Data records below:

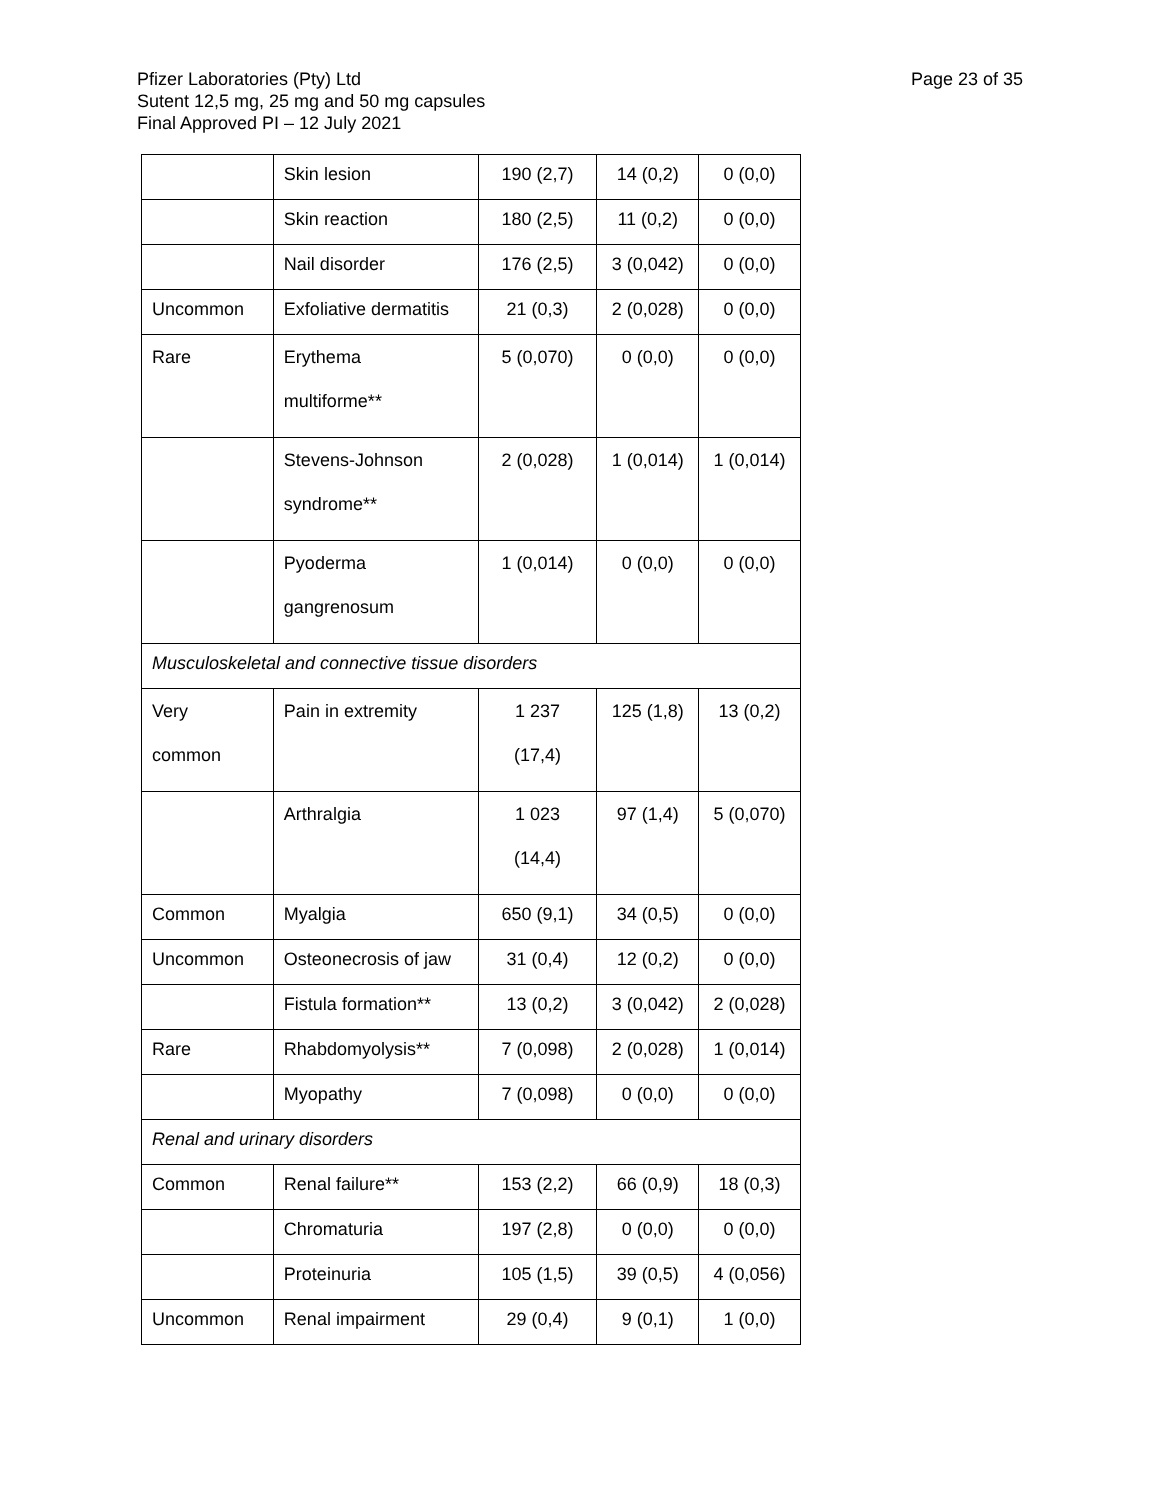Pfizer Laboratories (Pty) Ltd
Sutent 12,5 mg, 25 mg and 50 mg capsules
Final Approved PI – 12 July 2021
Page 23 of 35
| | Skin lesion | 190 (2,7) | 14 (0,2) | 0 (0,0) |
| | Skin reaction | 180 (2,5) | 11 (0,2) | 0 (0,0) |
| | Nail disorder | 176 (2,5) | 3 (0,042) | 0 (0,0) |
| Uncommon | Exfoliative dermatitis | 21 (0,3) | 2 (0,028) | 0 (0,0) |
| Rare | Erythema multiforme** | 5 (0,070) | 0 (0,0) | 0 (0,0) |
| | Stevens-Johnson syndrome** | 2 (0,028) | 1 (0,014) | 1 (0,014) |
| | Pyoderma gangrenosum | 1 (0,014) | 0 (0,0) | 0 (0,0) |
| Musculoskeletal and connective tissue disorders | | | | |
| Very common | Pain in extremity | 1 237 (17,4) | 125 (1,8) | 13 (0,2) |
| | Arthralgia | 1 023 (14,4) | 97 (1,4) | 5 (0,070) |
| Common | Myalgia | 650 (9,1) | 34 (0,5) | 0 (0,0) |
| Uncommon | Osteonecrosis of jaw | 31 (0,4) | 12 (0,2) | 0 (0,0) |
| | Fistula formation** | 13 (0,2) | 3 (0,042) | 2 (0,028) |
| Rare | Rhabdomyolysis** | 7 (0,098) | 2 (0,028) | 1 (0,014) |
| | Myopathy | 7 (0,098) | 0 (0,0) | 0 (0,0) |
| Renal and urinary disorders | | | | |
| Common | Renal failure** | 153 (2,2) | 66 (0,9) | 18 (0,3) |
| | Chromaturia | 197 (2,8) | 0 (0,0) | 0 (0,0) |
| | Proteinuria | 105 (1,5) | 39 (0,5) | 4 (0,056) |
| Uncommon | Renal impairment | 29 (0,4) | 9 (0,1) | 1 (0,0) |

End of Data records.

Skip the pictures. Restate exactly the lines from the start of the entries through the line containing "(0,070) | 0 (0,0) | 0 (0,0) |", both ends included.

### Exercise solution
Pfizer Laboratories (Pty) Ltd
Sutent 12,5 mg, 25 mg and 50 mg capsules
Final Approved PI – 12 July 2021
Page 23 of 35
| | Skin lesion | 190 (2,7) | 14 (0,2) | 0 (0,0) |
| | Skin reaction | 180 (2,5) | 11 (0,2) | 0 (0,0) |
| | Nail disorder | 176 (2,5) | 3 (0,042) | 0 (0,0) |
| Uncommon | Exfoliative dermatitis | 21 (0,3) | 2 (0,028) | 0 (0,0) |
| Rare | Erythema multiforme** | 5 (0,070) | 0 (0,0) | 0 (0,0) |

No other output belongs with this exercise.